Questions =>
(a) Answer these questions using the notes on bureaucracy:
(i) Which class do bureaucracies tend to serve best?
(ii) Which university offers a Graduate Diploma in Democratic Administration?
(iii) Who should be contacted for details about both diplomas?
(b) Repeat the notes on bureaucracy word for word, from "Downsizing has led" up to and including "bureaucracy (more flexible)".
(c) Carry on the notes on bureaucracy from the point where they stop.

Text provided =>
Downsizing has led to even more resentment
The human cost
-bureaucracies tend to serve middle-class best
-cultural bias
-pressure to conform
-makes whistle-blowing legislation difficult

Alternatives to bureaucracy:
-client-centred, street level
-dialectical organization:  characteristics opposite to those of  bureaucracy (more flexible)
-Did the desire to release accountability controls lead to HRDC & sponsorship scandals?

"Democratic administration" movement
-appropriate pubic consultation in policy-making
-democratic principle of mutual respect applied within the bureaucracy
-consciousness of impact of bureaucracy on democratic consciousness of society
-York offers a Graduate Diploma in Democratic Administration (in addition to the Graduate Diploma in Justice System Administration), which can be taken concurrently with any graduate degree.  Contact Ian Greene for details about both diplomas.

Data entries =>

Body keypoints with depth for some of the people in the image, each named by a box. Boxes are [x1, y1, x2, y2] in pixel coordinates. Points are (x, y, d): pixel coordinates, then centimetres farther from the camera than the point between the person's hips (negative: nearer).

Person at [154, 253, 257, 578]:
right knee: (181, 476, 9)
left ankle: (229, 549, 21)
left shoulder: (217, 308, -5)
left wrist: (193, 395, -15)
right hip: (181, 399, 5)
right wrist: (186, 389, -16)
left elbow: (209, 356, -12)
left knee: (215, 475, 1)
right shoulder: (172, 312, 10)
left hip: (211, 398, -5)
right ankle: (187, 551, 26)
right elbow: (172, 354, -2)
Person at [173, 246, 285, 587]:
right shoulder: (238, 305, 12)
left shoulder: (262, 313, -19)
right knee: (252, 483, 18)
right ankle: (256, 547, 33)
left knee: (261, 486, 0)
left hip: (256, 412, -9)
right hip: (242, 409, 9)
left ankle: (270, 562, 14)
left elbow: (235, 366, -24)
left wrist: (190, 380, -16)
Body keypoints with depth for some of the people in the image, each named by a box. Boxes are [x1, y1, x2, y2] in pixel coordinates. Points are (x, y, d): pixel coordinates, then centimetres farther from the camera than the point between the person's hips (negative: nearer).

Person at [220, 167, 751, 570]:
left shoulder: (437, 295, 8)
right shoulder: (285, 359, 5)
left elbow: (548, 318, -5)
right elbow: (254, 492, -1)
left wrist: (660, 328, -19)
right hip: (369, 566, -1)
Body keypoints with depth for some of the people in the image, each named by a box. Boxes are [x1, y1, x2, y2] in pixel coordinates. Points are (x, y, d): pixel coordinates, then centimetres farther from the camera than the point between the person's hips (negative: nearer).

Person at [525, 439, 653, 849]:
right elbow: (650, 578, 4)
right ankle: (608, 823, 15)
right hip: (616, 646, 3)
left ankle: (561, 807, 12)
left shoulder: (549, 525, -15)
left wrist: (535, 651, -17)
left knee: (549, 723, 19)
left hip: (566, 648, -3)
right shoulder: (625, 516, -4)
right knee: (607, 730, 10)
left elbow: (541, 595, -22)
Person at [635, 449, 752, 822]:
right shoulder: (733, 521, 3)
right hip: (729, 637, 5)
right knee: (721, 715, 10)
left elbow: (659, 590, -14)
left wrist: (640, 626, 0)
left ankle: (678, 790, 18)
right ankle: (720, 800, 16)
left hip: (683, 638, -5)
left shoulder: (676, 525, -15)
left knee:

Expected results =>
(a)
(i) The middle class.
(ii) York.
(iii) Ian Greene.

(b)
Downsizing has led to even more resentment
The human cost
-bureaucracies tend to serve middle-class best
-cultural bias
-pressure to conform
-makes whistle-blowing legislation difficult

Alternatives to bureaucracy:
-client-centred, street level
-dialectical organization:  characteristics opposite to those of  bureaucracy (more flexible)

(c)
David Dyzenhaus: The Politics of Judicial Deference
How should judges respond to administrative determinations of law?
Theoretical background
-Bentham:  common law too messy to have positivity:  democratic positivist
-Blackstone:  common law is product of the people:  liberal antipositivist
-Dicey:  a positivist who supported common law
Dicey:
-rule of law made an obstacle to growth of public service
-public service grew anyway because of demand
-privative clauses introduced, but they only increased judicial power (not concern about bureaucracy, but about rule of law)

Liberal antipositivists
-common law is the basis for judicial review
Democratic positivists
-no legislative intent to the contrary
-some tribunals get their power through a contract rather than legislation

Submissive deference (Dicey) vs. Deference as respect

CUPE case (1979):  courts should defer to administrative determinations of policy.  (But containted seeds of expansion of judicial review)
Nicholson case (1979):  intervene to promote “fairness” (relevant principles of natural justice).

-CUPE case:  doctrine of “patently unreasonable”
-Beetz advocated a “pragmatic & functional” approach
-Does “patently unreasonable” mean the same as “incorrect”?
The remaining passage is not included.